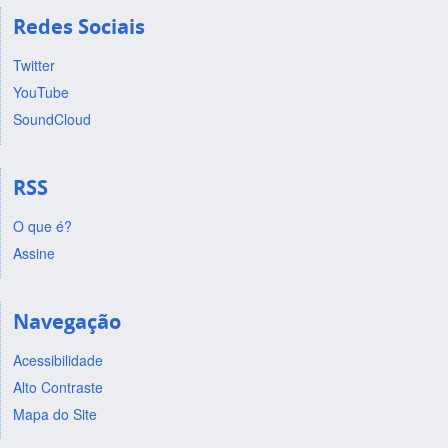
Redes Sociais
Twitter
YouTube
SoundCloud
RSS
O que é?
Assine
Navegação
Acessibilidade
Alto Contraste
Mapa do Site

# # #

Exercise brief:
When you write out the material, reproduce each line exactly and omit any picture it holds.

Output below:
Redes Sociais
Twitter
YouTube
SoundCloud
RSS
O que é?
Assine
Navegação
Acessibilidade
Alto Contraste
Mapa do Site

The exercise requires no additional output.